--- Records Enclosed Below ---
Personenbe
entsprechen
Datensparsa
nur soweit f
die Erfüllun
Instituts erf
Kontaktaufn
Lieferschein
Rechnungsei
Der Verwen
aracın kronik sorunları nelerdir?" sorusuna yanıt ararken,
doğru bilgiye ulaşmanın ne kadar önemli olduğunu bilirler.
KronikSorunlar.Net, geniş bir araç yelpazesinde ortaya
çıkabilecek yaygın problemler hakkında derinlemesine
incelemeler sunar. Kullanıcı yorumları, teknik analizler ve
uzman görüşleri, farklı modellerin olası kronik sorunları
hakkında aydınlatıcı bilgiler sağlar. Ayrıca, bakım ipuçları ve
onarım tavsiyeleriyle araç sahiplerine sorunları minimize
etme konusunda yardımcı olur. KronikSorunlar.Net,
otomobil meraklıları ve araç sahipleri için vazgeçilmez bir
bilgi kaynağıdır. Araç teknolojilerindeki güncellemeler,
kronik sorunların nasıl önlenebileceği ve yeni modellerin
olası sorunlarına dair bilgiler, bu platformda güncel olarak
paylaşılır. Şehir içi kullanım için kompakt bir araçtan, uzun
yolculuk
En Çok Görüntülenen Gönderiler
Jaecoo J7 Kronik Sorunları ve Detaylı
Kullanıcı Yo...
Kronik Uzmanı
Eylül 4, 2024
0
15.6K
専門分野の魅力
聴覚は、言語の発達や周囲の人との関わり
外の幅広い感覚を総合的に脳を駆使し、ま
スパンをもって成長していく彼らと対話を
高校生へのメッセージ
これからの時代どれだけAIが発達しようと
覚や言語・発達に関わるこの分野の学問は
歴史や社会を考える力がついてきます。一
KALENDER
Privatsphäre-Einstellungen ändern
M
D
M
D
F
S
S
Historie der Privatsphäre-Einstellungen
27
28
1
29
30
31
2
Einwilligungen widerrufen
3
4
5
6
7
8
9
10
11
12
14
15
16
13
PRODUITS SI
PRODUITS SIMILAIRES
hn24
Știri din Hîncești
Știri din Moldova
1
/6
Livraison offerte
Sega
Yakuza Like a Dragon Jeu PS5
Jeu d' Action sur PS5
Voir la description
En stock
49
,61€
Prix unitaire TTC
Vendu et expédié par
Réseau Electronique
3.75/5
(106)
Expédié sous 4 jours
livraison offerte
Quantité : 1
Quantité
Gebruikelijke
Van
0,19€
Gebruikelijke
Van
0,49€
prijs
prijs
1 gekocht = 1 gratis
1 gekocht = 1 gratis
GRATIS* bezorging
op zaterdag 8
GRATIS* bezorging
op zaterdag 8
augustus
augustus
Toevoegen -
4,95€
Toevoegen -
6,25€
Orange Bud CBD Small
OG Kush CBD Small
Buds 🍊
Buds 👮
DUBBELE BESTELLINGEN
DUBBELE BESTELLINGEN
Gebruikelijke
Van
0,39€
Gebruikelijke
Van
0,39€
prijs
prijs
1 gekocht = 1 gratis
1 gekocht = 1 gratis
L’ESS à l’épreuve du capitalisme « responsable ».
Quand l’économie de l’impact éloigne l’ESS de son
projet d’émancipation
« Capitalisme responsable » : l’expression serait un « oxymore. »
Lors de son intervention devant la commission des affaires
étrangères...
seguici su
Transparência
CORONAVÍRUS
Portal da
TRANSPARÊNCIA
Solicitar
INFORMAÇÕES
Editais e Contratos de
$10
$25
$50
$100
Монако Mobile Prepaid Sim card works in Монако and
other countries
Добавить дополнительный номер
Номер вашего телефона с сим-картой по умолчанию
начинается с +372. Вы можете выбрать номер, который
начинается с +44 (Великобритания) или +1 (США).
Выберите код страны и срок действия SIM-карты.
--- End of Enclosed Records ---
Assignment:
Retype the material above from start to finish without any changes.

Result for this exercise:
Personenbe
entsprechen
Datensparsa
nur soweit f
die Erfüllun
Instituts erf
Kontaktaufn
Lieferschein
Rechnungsei
Der Verwen
aracın kronik sorunları nelerdir?" sorusuna yanıt ararken,
doğru bilgiye ulaşmanın ne kadar önemli olduğunu bilirler.
KronikSorunlar.Net, geniş bir araç yelpazesinde ortaya
çıkabilecek yaygın problemler hakkında derinlemesine
incelemeler sunar. Kullanıcı yorumları, teknik analizler ve
uzman görüşleri, farklı modellerin olası kronik sorunları
hakkında aydınlatıcı bilgiler sağlar. Ayrıca, bakım ipuçları ve
onarım tavsiyeleriyle araç sahiplerine sorunları minimize
etme konusunda yardımcı olur. KronikSorunlar.Net,
otomobil meraklıları ve araç sahipleri için vazgeçilmez bir
bilgi kaynağıdır. Araç teknolojilerindeki güncellemeler,
kronik sorunların nasıl önlenebileceği ve yeni modellerin
olası sorunlarına dair bilgiler, bu platformda güncel olarak
paylaşılır. Şehir içi kullanım için kompakt bir araçtan, uzun
yolculuk
En Çok Görüntülenen Gönderiler
Jaecoo J7 Kronik Sorunları ve Detaylı
Kullanıcı Yo...
Kronik Uzmanı
Eylül 4, 2024
0
15.6K
専門分野の魅力
聴覚は、言語の発達や周囲の人との関わり
外の幅広い感覚を総合的に脳を駆使し、ま
スパンをもって成長していく彼らと対話を
高校生へのメッセージ
これからの時代どれだけAIが発達しようと
覚や言語・発達に関わるこの分野の学問は
歴史や社会を考える力がついてきます。一
KALENDER
Privatsphäre-Einstellungen ändern
M
D
M
D
F
S
S
Historie der Privatsphäre-Einstellungen
27
28
1
29
30
31
2
Einwilligungen widerrufen
3
4
5
6
7
8
9
10
11
12
14
15
16
13
PRODUITS SI
PRODUITS SIMILAIRES
hn24
Știri din Hîncești
Știri din Moldova
1
/6
Livraison offerte
Sega
Yakuza Like a Dragon Jeu PS5
Jeu d' Action sur PS5
Voir la description
En stock
49
,61€
Prix unitaire TTC
Vendu et expédié par
Réseau Electronique
3.75/5
(106)
Expédié sous 4 jours
livraison offerte
Quantité : 1
Quantité
Gebruikelijke
Van
0,19€
Gebruikelijke
Van
0,49€
prijs
prijs
1 gekocht = 1 gratis
1 gekocht = 1 gratis
GRATIS* bezorging
op zaterdag 8
GRATIS* bezorging
op zaterdag 8
augustus
augustus
Toevoegen -
4,95€
Toevoegen -
6,25€
Orange Bud CBD Small
OG Kush CBD Small
Buds 🍊
Buds 👮
DUBBELE BESTELLINGEN
DUBBELE BESTELLINGEN
Gebruikelijke
Van
0,39€
Gebruikelijke
Van
0,39€
prijs
prijs
1 gekocht = 1 gratis
1 gekocht = 1 gratis
L’ESS à l’épreuve du capitalisme « responsable ».
Quand l’économie de l’impact éloigne l’ESS de son
projet d’émancipation
« Capitalisme responsable » : l’expression serait un « oxymore. »
Lors de son intervention devant la commission des affaires
étrangères...
seguici su
Transparência
CORONAVÍRUS
Portal da
TRANSPARÊNCIA
Solicitar
INFORMAÇÕES
Editais e Contratos de
$10
$25
$50
$100
Монако Mobile Prepaid Sim card works in Монако and
other countries
Добавить дополнительный номер
Номер вашего телефона с сим-картой по умолчанию
начинается с +372. Вы можете выбрать номер, который
начинается с +44 (Великобритания) или +1 (США).
Выберите код страны и срок действия SIM-карты.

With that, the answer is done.